Am 22. September 2010 verhandelt der BGH (VIII ZR 337/09) über die Frage, wie sich die Entscheidung des Europäischen Gerichtshofes vom 03.09.2009 (Rechtssache C – 489/07) unter Berücksichtigung der europarechtlichen Fernabsatzrichtlinie auf die Geltendmachung von Wertersatz niederschlägt.

Der Käufer eines Wasserbettes, welches er dann Zuhause befüllt hatte, um es benutzen zu können, hat innerhalb der in der Widerrufsbelehrung angegebenen Frist seine Vertragserklärung widerrufen. Der Händler verlangt von dem Käufer Wertersatz für die Nutzung des Wasserbettes.

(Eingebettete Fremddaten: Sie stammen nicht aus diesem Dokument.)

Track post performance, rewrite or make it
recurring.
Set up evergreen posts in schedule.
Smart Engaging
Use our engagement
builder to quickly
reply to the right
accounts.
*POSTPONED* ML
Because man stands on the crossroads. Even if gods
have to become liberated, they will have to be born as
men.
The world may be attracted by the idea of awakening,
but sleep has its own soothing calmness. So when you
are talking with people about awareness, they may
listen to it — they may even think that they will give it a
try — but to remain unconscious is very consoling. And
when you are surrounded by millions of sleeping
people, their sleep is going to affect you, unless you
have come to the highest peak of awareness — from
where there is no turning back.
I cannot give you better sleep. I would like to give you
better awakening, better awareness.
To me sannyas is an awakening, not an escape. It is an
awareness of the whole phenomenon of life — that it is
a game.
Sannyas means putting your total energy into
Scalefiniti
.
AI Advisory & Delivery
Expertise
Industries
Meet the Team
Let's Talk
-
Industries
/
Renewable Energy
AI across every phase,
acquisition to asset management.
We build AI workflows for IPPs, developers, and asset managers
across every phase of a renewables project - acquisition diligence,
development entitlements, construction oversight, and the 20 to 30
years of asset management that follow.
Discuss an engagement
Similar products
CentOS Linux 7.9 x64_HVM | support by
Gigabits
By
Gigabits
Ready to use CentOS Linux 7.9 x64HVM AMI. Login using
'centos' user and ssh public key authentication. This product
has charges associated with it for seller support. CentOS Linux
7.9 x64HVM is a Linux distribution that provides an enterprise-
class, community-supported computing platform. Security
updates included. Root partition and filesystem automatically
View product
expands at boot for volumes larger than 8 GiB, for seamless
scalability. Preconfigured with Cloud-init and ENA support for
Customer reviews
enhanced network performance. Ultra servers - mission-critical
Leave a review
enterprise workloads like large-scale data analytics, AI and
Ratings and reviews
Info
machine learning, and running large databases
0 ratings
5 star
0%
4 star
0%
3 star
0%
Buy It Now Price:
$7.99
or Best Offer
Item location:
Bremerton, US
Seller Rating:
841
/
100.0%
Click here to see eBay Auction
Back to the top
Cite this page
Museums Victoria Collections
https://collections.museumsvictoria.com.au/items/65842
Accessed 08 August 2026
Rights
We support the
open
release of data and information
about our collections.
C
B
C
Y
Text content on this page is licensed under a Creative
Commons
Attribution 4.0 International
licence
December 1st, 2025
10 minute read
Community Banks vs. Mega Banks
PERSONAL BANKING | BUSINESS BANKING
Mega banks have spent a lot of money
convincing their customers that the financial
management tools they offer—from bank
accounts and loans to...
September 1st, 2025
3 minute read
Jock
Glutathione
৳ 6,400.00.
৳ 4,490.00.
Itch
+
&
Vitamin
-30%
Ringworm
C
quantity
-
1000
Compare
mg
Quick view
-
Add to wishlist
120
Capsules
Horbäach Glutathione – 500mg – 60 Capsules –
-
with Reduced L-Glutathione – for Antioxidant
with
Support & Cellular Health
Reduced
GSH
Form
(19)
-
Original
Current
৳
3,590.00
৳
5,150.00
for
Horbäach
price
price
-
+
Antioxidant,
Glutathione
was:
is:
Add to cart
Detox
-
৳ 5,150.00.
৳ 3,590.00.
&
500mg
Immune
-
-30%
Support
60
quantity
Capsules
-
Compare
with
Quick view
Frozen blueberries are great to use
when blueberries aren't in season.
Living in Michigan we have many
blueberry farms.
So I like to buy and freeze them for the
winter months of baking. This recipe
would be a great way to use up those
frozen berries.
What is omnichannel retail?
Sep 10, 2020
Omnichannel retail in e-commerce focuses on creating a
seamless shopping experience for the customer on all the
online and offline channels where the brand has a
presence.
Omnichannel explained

Der BGH wird also die Frage zu beantworten haben, inwieweit die vom Europäischen Gerichtshof unter Berücksichtigung des § 357 Abs 3 Satz 3 getroffene Auslegung, nach der die Bedenkzeit im Rahmen der Widerrufsfristen auch das Ausprobieren der gekauften Gegenstände beinhaltet, hier bei dem Befüllen der Matratze des Wasserbettes dazu führt, daß keine über die Prüfung hinausgehende Handlung vorgenommen wurde und aus diesem Grund Wertersatz nicht in Betracht kommt.

Der Verkäufer hatte im Anschluß an den Widerruf an den Käufer lediglich die Kosten der Heizung des Wasserbettes erstattet mit dem Hinweis, der Rest des Bettes sei nicht mehr verwertbar. Rund 3/4 des Kaufpreises erhielt der Käufer daher nicht zurück.